Great Victorian Discoveries

Book Review

John A. Hargreaves, last updated: 22nd August 2016

Astounding Revelations and Misguided Assumptions

Great Victorian Discoveries. Astounding Revelations and Misguided Assumptions, Caroline Rochford, Amberley, 2015, paperback, 287 pp., £9.99, ISBN 9781445645421

This sequel to the author’s well-received Great Victorian Inventions presents a cornucopia of ‘brilliant and bizarre’ examples of Victorian quests for knowledge of a world, which they dominated in so many other spheres. It encompasses the wondrous experiments and extraordinary theories of ‘the great minds of science, engineering and natural history of the Victorian Age’ and some more absurd preoccupations. Indeed, the publisher’s blurb invites readers to discover ‘exactly what was the four-footed bird?’ and find out about ‘other weird and wonderful discoveries made by Victorian explorers and scientists’ such as ‘can you really teach a dog to read’ and ‘where would you find a kangaroo crossed with a lion?’ The book exposes ‘the curious conviction that Martians were constructing waterways on Mars and that the sun was really blue’. Entering the world of botany with ‘the discovery of a plant that had the ability to uproot itself’ and hover across the landscape, along with an ornamental tree that apparently thrived on a diet of iron nails. More plausibly, it relives the moment when a German medical student accidentally splashed a liquid chemical on to his face and found that it numbed his eye, thereby discovering local anaesthetic, and explores how green Victorians tackled the threat to fossil fuels by converting straw into energy.
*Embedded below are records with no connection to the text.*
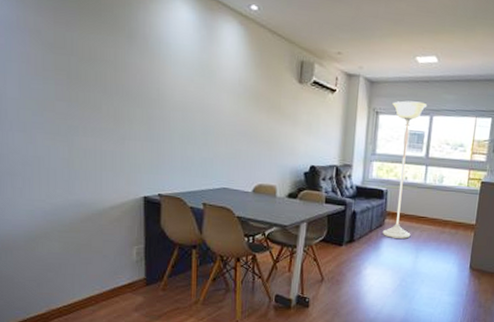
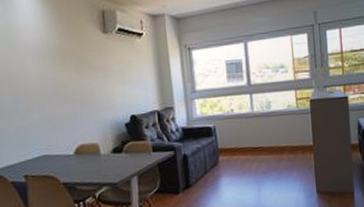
floor lamp: present [382,100,428,239] -> none [203,30,249,176]

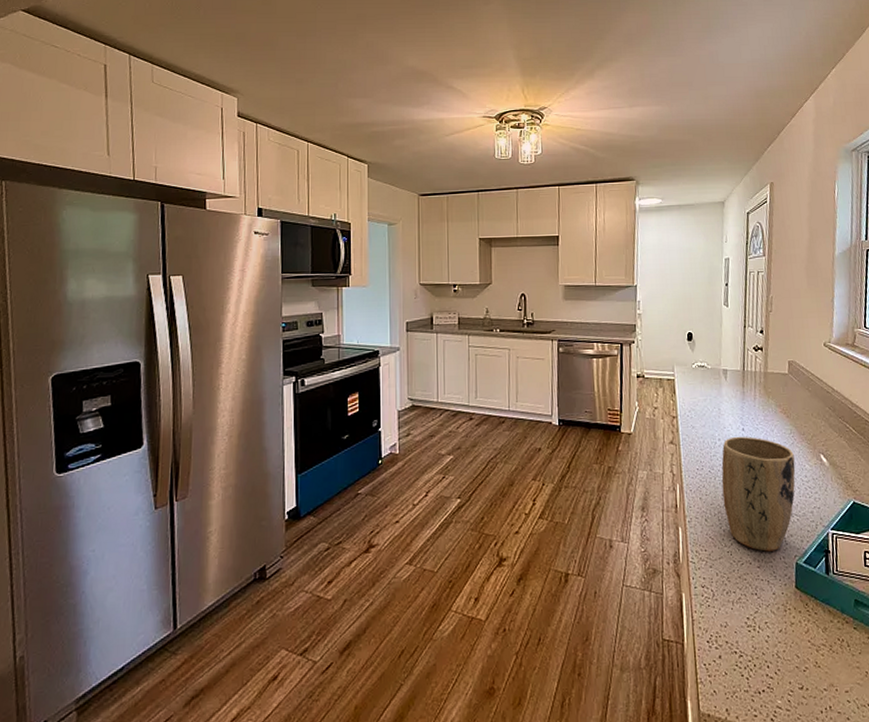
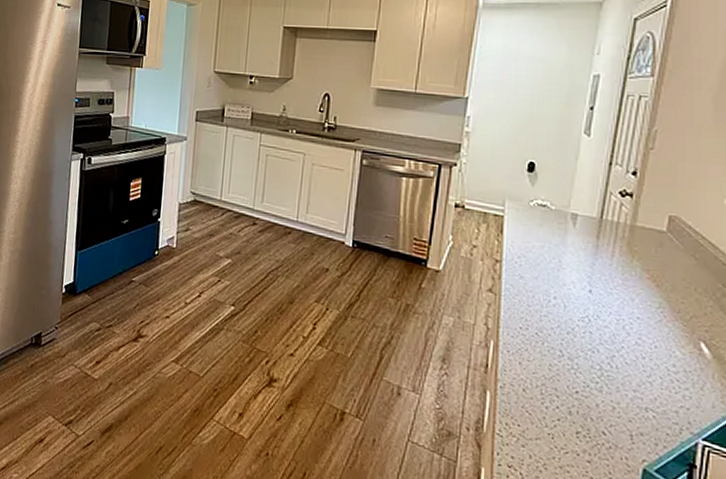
plant pot: present [721,436,796,552] -> none [550,298,660,448]

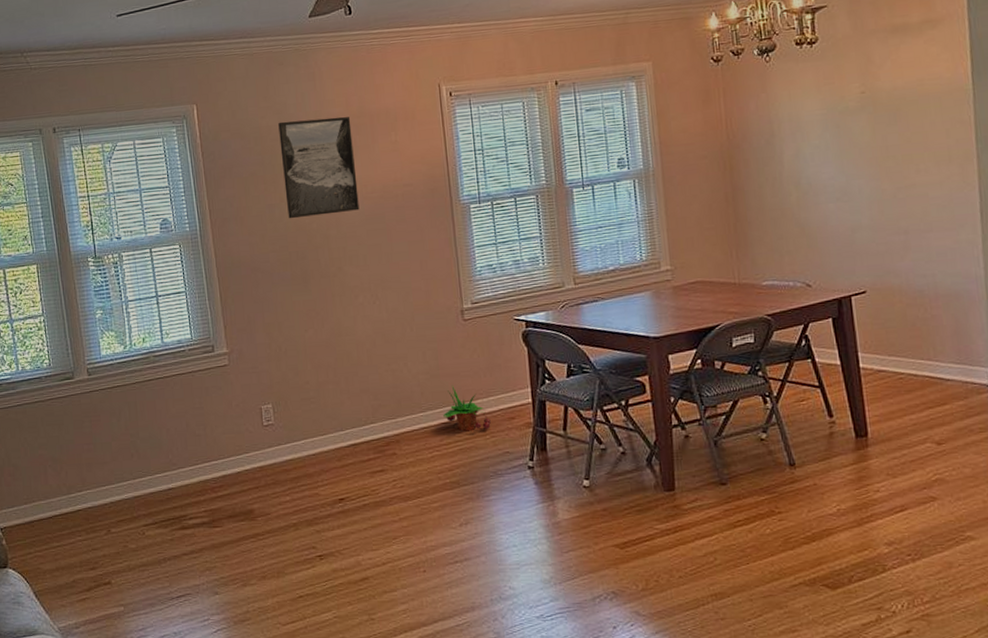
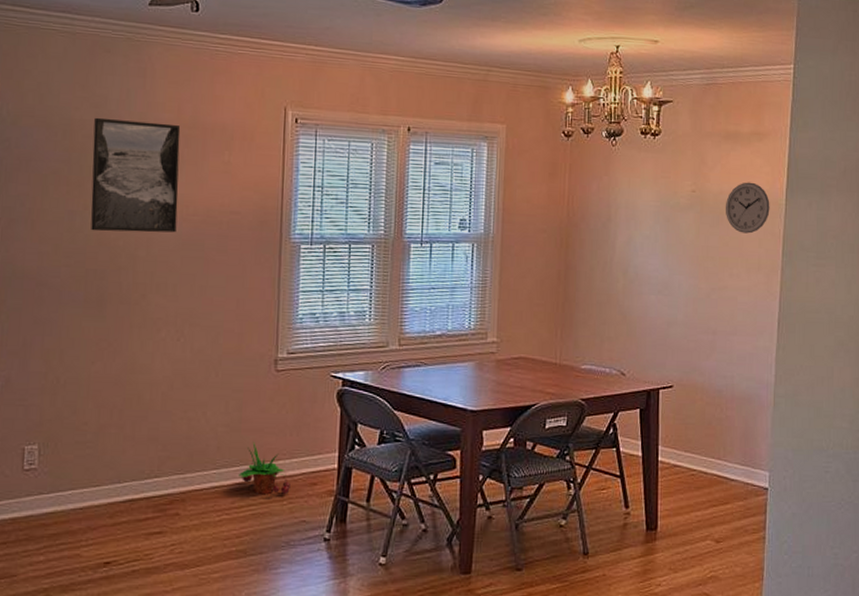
wall clock: none [901,72,955,127] -> present [725,182,770,234]

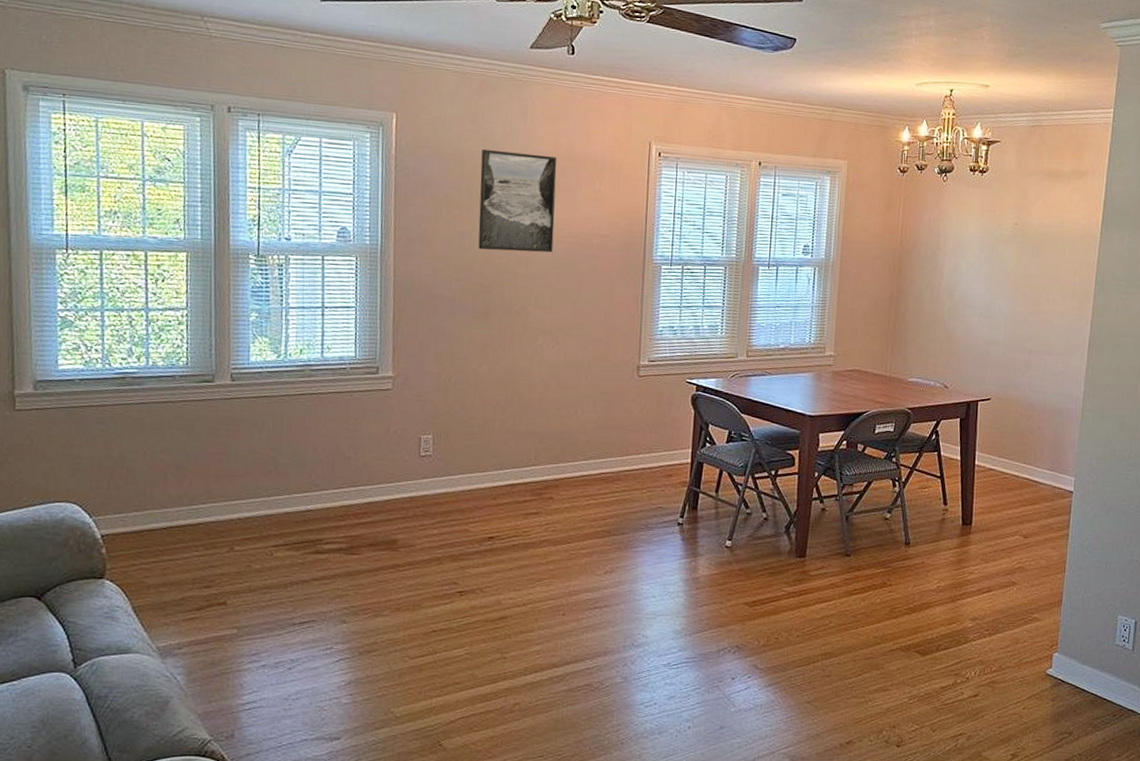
potted plant: present [239,443,290,495] -> none [605,438,649,484]
wall clock: present [725,182,770,234] -> none [1044,216,1086,264]

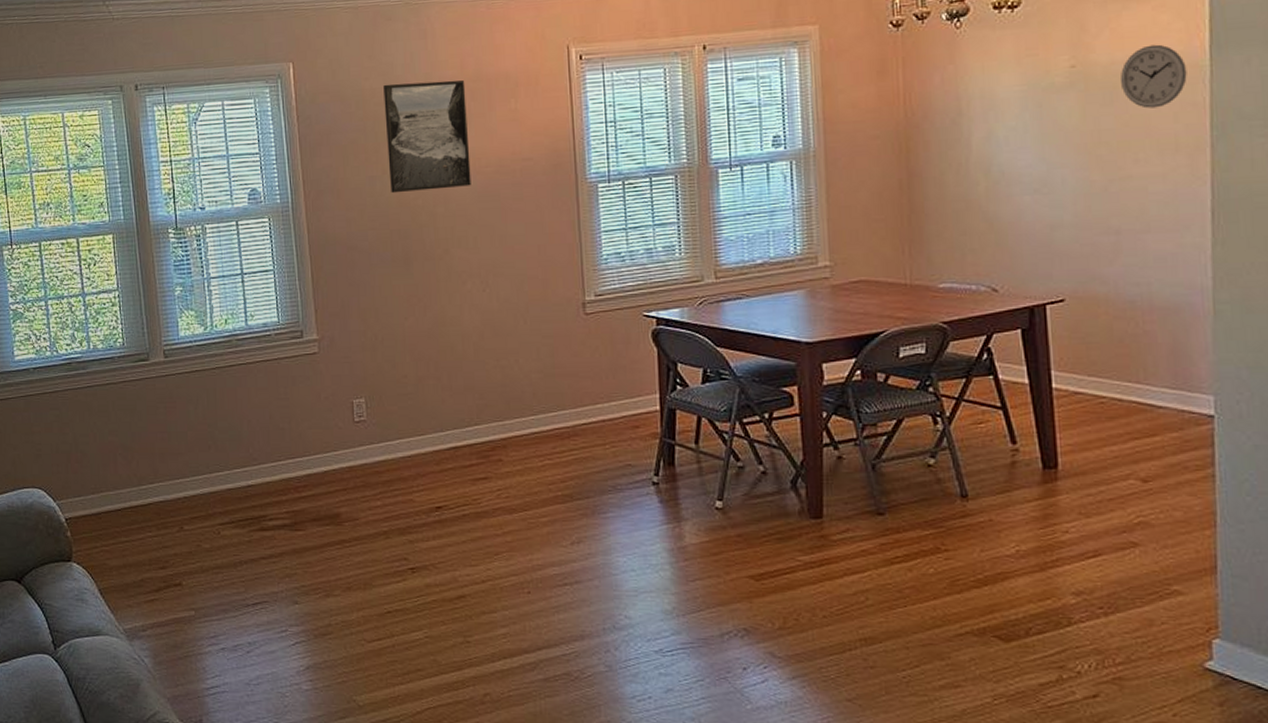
wall clock: none [1044,216,1086,264] -> present [1119,44,1187,109]

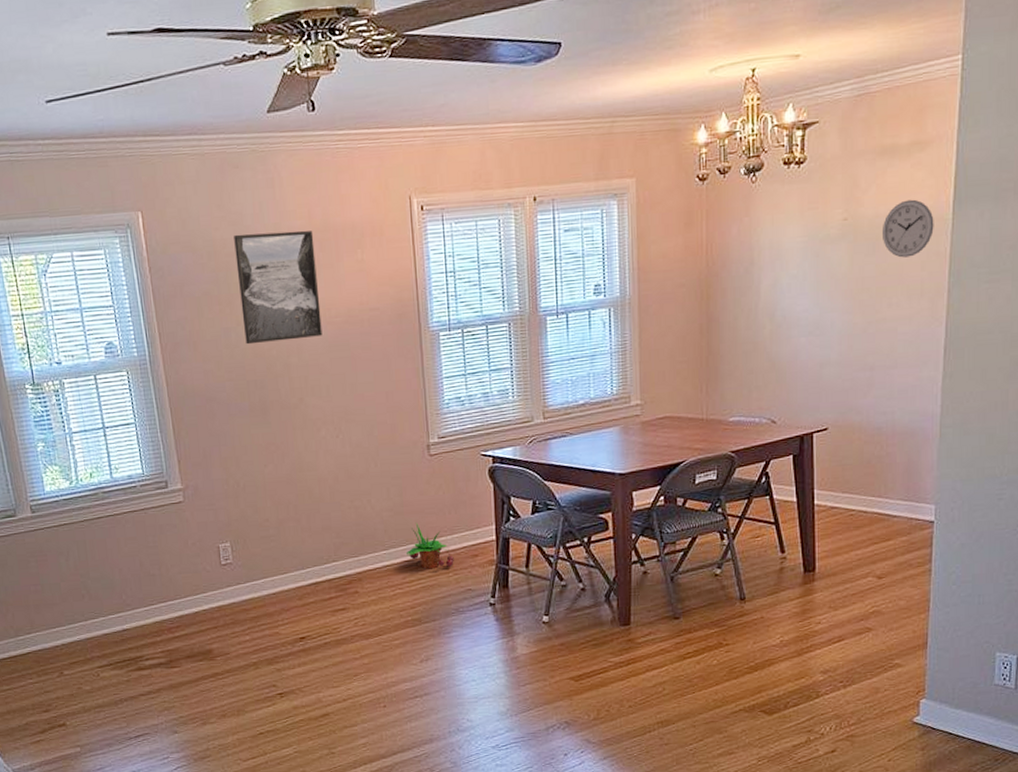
potted plant: none [557,388,612,439] -> present [407,523,454,569]

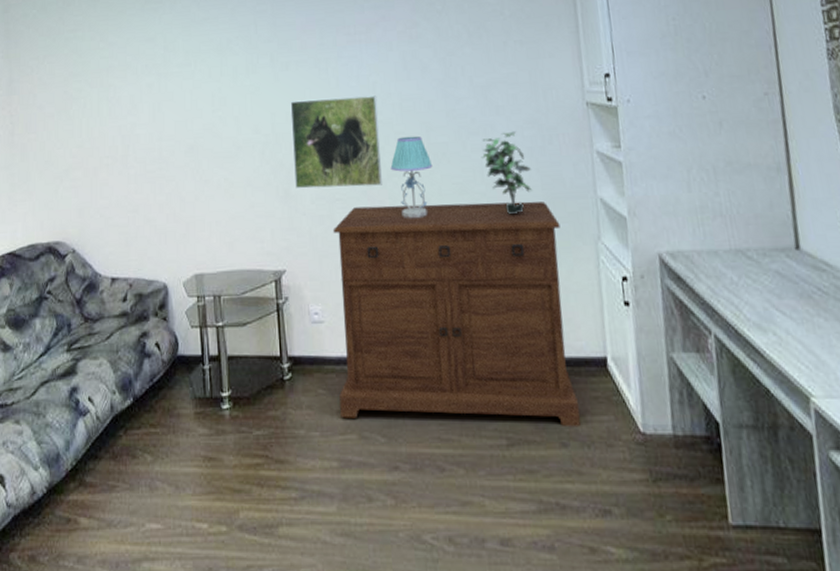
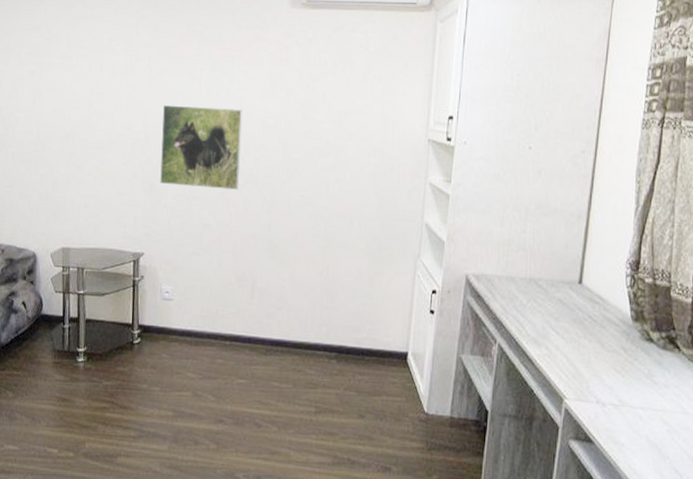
sideboard: present [332,201,580,427] -> none [179,206,388,404]
table lamp: present [390,136,433,218] -> none [247,149,285,222]
potted plant: present [481,131,532,215] -> none [329,156,372,229]

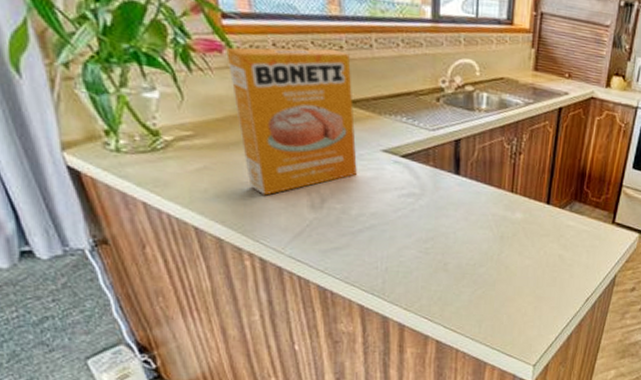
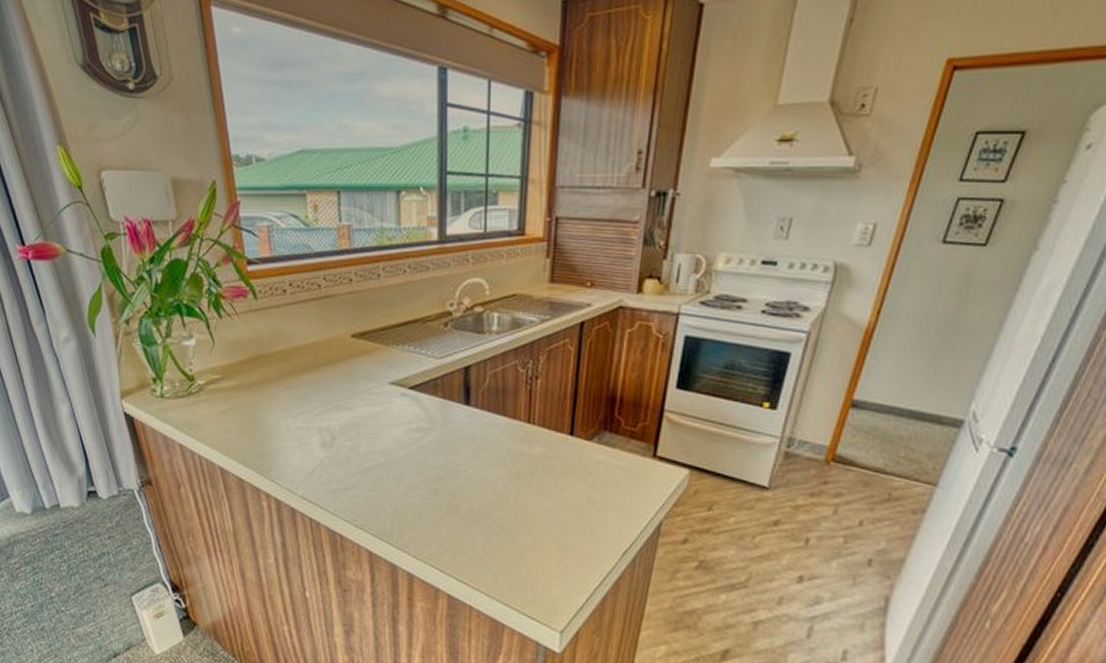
box: present [226,47,357,196] -> none [250,282,365,435]

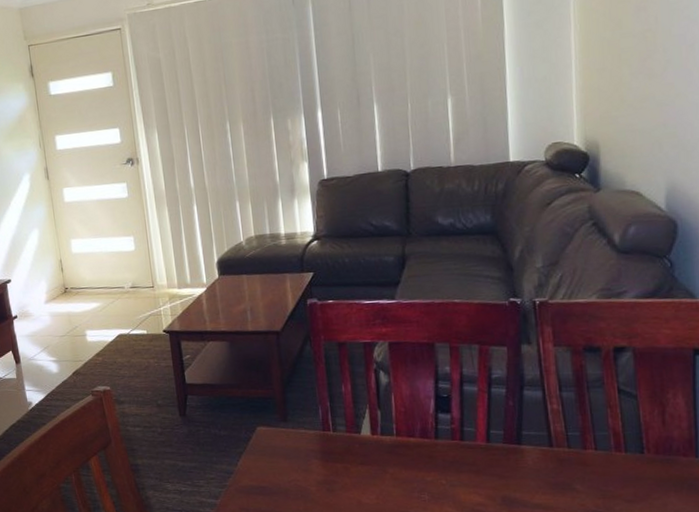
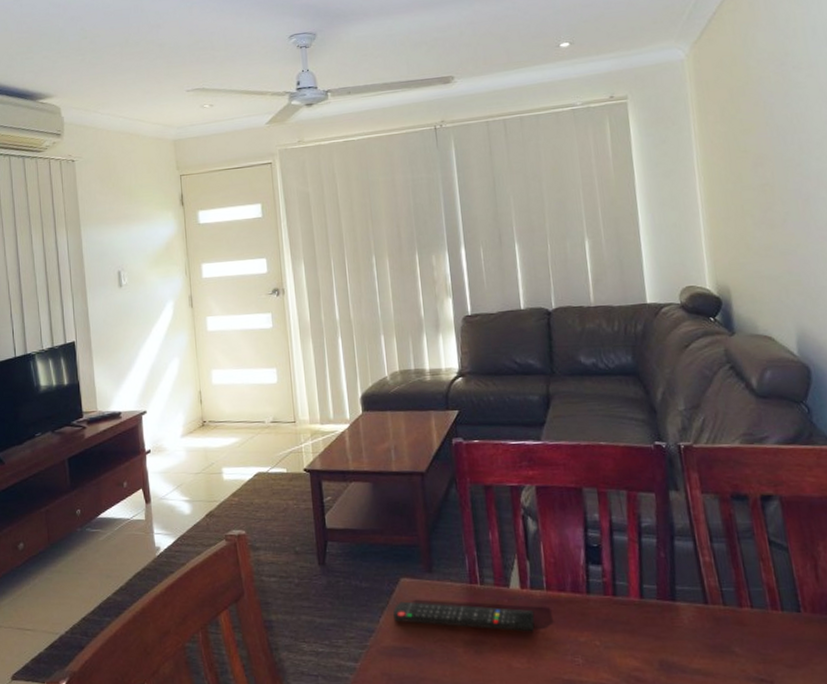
remote control: none [250,447,384,473] -> present [393,601,535,632]

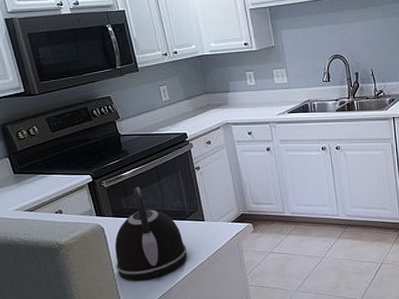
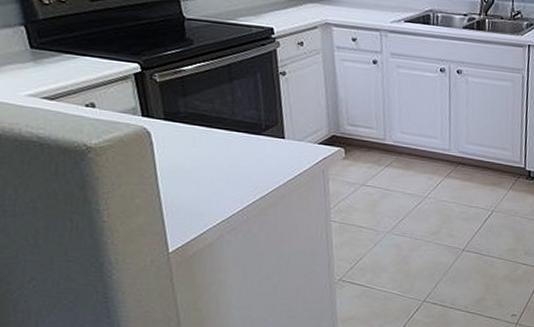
kettle: present [115,186,187,281] -> none [162,86,258,202]

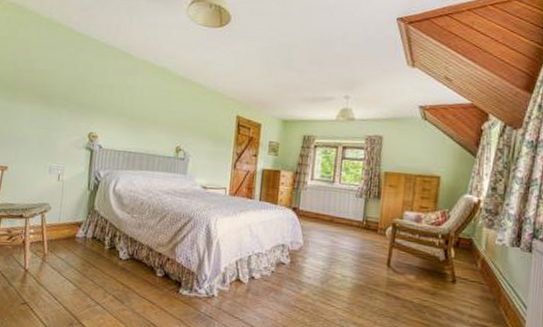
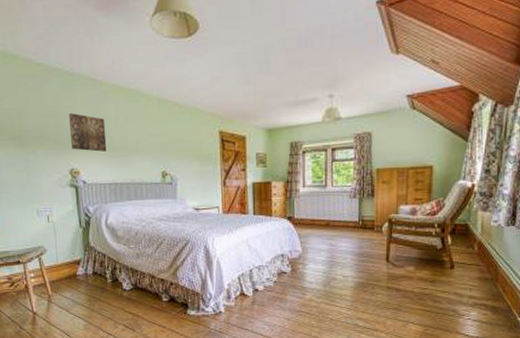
wall art: none [94,80,130,120] -> present [69,112,107,152]

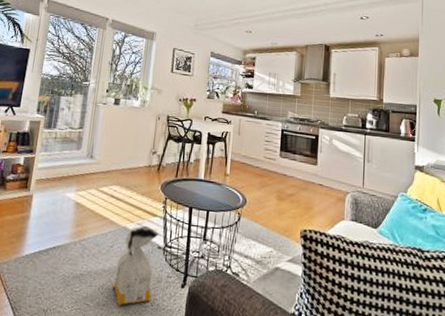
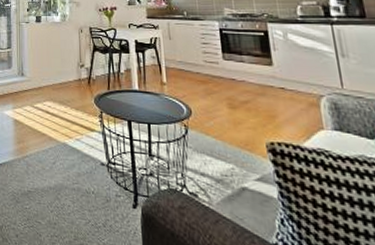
bag: present [112,225,159,306] -> none [61,141,103,226]

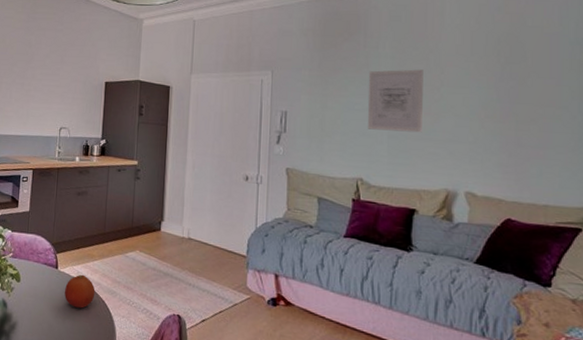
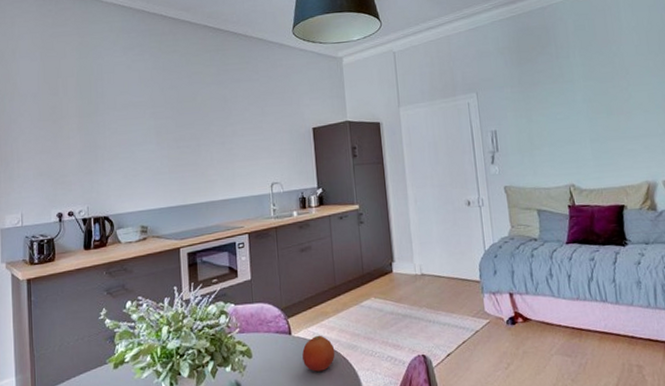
wall art: present [367,69,423,133] -> none [564,73,619,136]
The context of many of these discoveries is related to an age when knowledge could be shared faster than ever before. New railways and steamships had facilitated expeditions by intrepid explorers to regions of the world hitherto unseen by Western eyes, whilst telephones enabled communication across vast distances and speedier printing presses ensured the delivery of the latest news to almost every household of the land. It concludes that ‘modern technology had kick-started an information revolution in every field of science. Drawn from editions of Cassell’s Family Magazine between 1875 and 1895, every entry is dated, with numerous contemporary illustrations. Readers across a wide age spectrum will be entertained and surprised by many of its contents with so many excursions into areas unexplored by many other surveys of Victorian culture.